People don’t just disappear. Not anymore.

But that’s the reason we’re heading home for the first time in nine years. Dad drives down the winding road, and the seat belt cuts across my throat as I lean closer to the window. Tiveden forest presses in around us, ragged pines reaching for our car like thousands of outstretched hands.
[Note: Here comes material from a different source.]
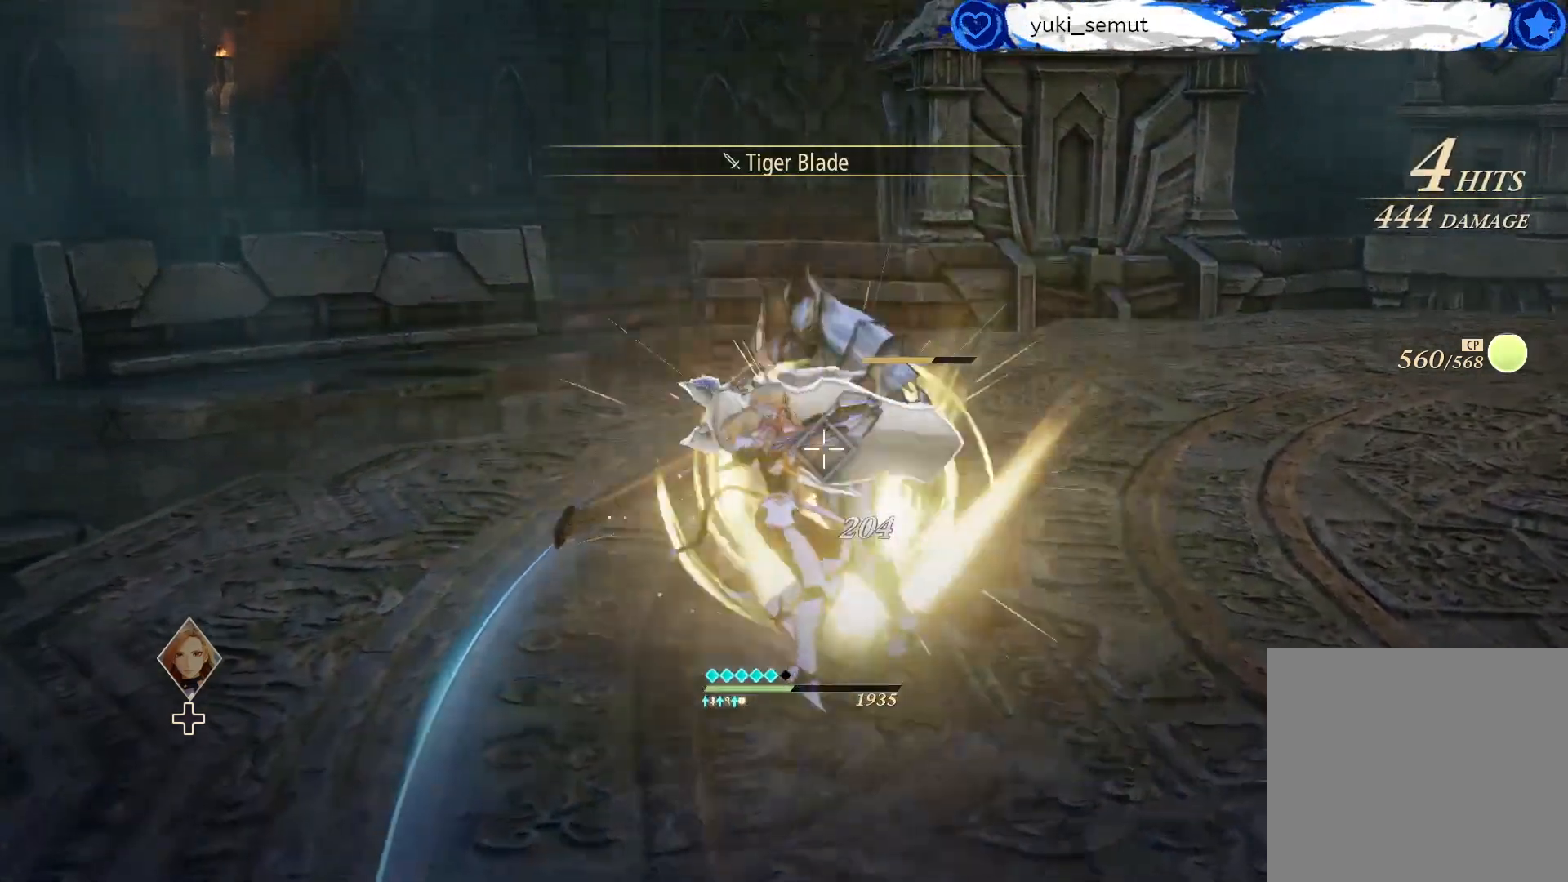
{"buttons": [], "left_stick": "center", "right_stick": "center", "events": []}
I peer out at the snow-drenched woods, half looking for the creatures my grandmother used to warn me about. Anytime something went wrong in Unden, Amma blamed the Hidden Folk. Food spoiling too quickly, covered with crawling flies. Power outages leaving us in cold darkness. Birds dropping out of the sky like stones.

When I first got sick.

No matter how long I stare out the window, I don’t see any monsters. I’m sure Amma would say what she always said about the Hidden Folk: Just because you can’t see them doesn’t mean they aren’t there.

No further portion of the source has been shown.